======== Document excerpt

Turn-of-the-century Paris, a sizzling center of art - and music

January 7, 1988

Paris, The Musical Kaleidoscope, 1870-1925, by Elaine Brody. New York: Braziller. 360 pp. $19.95. Turn-of-the-century Paris was the cradle of modern art: Picasso and Braque, Juan Gris and Matisse, all flourished there with an energy that gave a particular feverishness to the cultural life of the French capital. In literature, the atmosphere was no less charged: Zola and Baudelaire, Mallarm'e, and Cocteau - and the visitors from abroad, Stein, Hemingway, Joyce, Beckett - changed the course of literary history.

There is no lack of studies documenting the intellectual history of Paris, fin de si`ecle, but these rarely focus in any depth on music. Now Elaine Brody, who was a professor at New York University and is a prolific scholar, has filled the curious gap with ``Paris, The Musical Kaleidoscope, 1870-1925.''

Kaleidoscope is perhaps the best way to describe the book itself: In each of 13 chapters, Brody shifts her focus and causes the intricate parts of Parisian musical life to fall into place anew.

We see the world of music from the perspective of Wagner, his ardent supporters, and his equally passionate detractors, and then again, from the point of view of the Russians (Stravinsky, most notably) or the Americans (Gershwin, Isadora Duncan, Josephine Baker).

Most important, we see how music interacted with and affected the other arts: Salons and caf'es were a forum and meeting place for writers, artists, and musicians; ideas, passions, and concerns were shared, borrowed, and even stolen.

================
======== Dataset excerpts

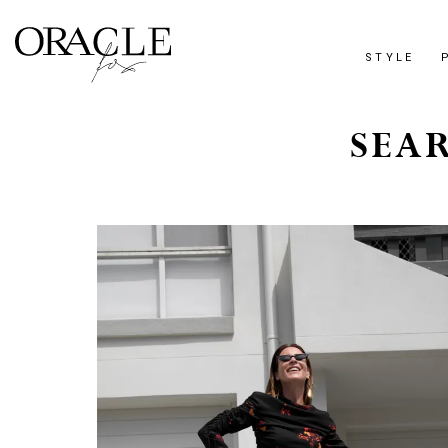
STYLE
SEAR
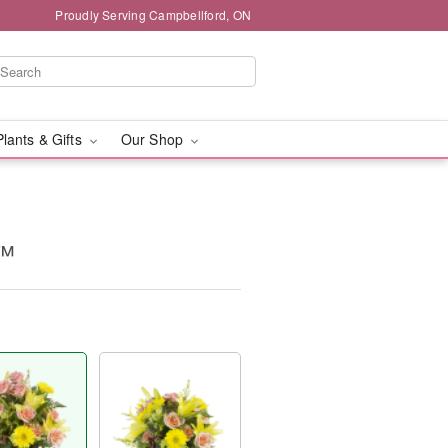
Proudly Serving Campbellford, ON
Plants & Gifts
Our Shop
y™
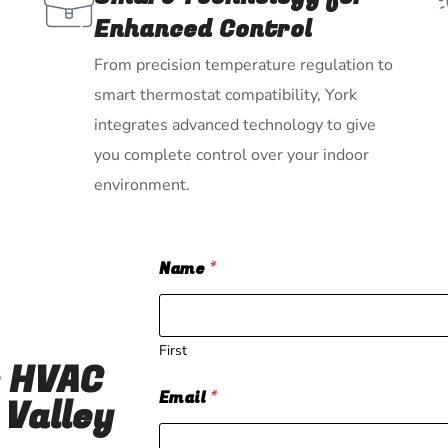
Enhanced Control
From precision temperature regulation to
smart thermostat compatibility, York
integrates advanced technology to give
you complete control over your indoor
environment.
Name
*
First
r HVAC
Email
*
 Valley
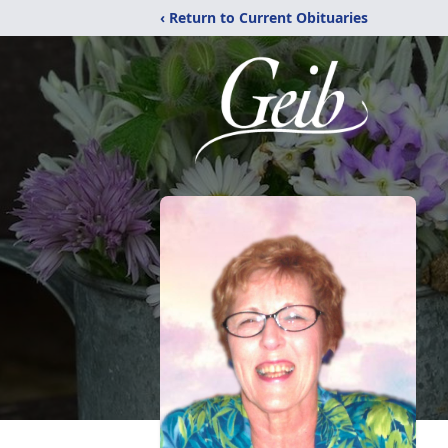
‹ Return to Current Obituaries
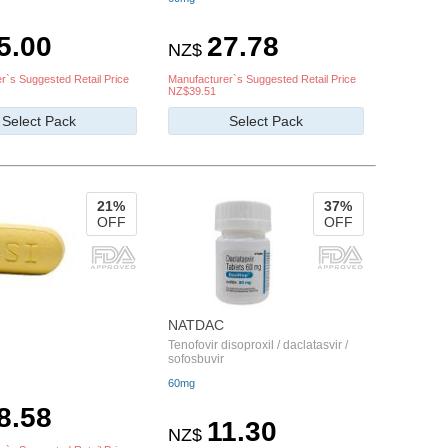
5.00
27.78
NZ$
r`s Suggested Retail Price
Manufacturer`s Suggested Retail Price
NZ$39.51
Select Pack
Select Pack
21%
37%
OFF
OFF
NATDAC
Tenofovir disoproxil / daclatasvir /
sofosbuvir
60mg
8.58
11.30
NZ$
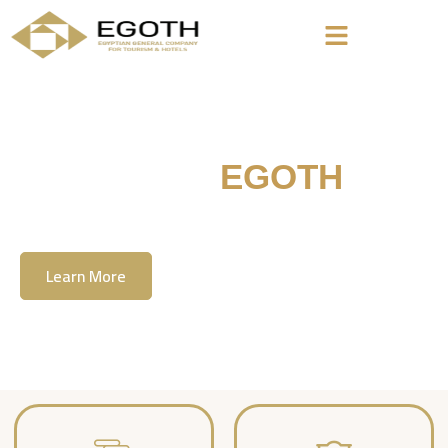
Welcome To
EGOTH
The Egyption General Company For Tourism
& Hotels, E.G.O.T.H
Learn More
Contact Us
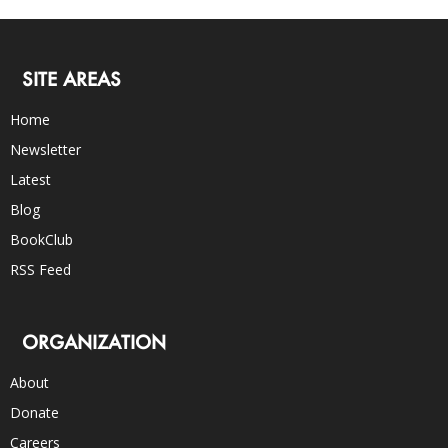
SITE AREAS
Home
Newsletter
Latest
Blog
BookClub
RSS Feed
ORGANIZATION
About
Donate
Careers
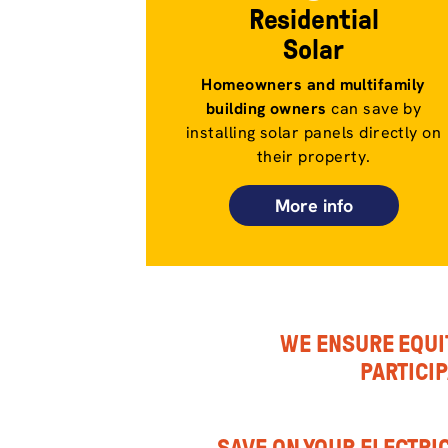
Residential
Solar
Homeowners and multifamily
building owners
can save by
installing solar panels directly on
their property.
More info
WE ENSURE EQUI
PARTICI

================
======== Dataset excerpts

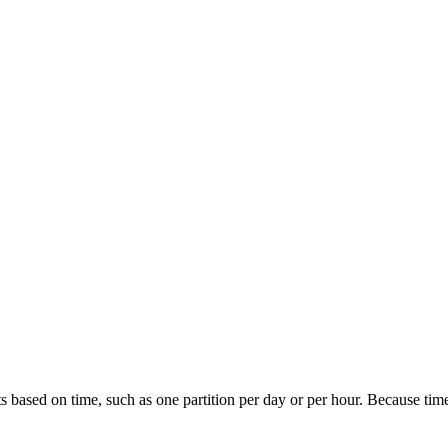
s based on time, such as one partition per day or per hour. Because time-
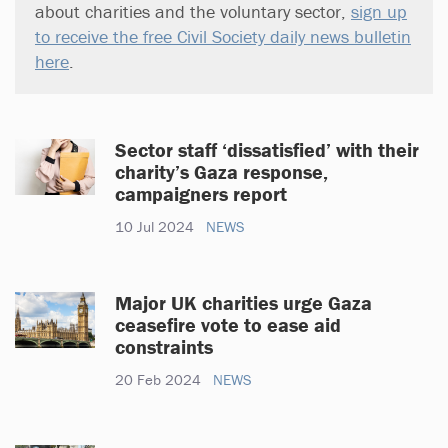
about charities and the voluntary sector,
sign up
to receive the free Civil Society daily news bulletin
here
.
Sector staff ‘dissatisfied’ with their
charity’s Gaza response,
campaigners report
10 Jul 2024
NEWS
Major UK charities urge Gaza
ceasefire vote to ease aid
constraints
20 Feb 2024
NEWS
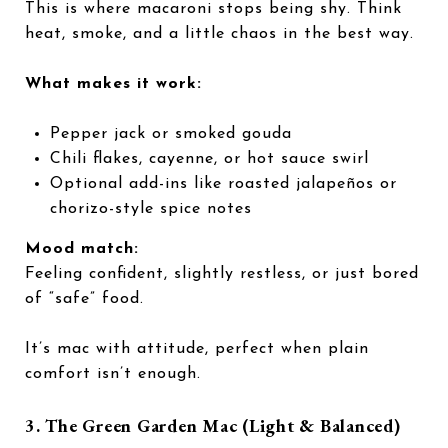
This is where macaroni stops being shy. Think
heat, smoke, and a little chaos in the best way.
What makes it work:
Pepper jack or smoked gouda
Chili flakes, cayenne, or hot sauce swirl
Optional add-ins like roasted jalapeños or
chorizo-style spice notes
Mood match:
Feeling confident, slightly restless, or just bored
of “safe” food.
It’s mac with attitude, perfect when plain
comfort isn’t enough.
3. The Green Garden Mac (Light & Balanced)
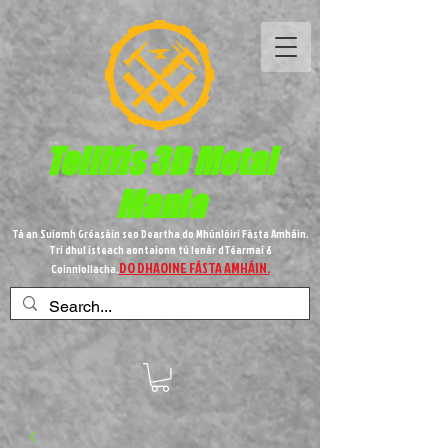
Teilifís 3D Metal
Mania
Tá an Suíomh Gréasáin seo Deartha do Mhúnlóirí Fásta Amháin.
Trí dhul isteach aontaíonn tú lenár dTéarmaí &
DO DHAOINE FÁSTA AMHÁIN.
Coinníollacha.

================

**Apply what you read**
a. According to the book review, how many chapters does Elaine Brody's book have?
b. Continue the book review from its last sentence.

**Task-by-task results**
a. 13

b.
Val'ery, says Brody, ``claimed that all literary history written at the end of the 19th century which does not mention music is totally valueless: `Worse than incomplete; inexact, worse than inexact, unintelligible....''' The symbiosis of Mallarm'e and Debussy is just an example.

Experiments in music had their counterpart in literature and art. Apollinaire's rejection of punctuation in some of his poetry is echoed in Erik Satie's elimination of bar lines in his musical notation. Both artists and musicians took inspiration from the Oriental art and artifacts introduced in Paris at the end of the last century.

Brody's book is strong on anecdotal material. Proust's love of chamber music, it seems, caused him to awaken the violinist Gaston Poulet late one night and request a performance of a C'esar Franck quartet. ``When?'' Poulet asked. ``At once,'' Proust suggested. Poulet rounded up the other performers and, very late indeed, they set up their stands in Proust's salon. It was not the last time they would give such an informal concert.

We see Wagner fleeing from his wife, Minna, into the arms of one or another of his lovers. We see Josephine Baker seducing all of Paris in her pink flamingo feather, or her girdle of rhinestone-studded bananas. We see Yvette Guilbert perfect the chanson at the newly popular cabarets.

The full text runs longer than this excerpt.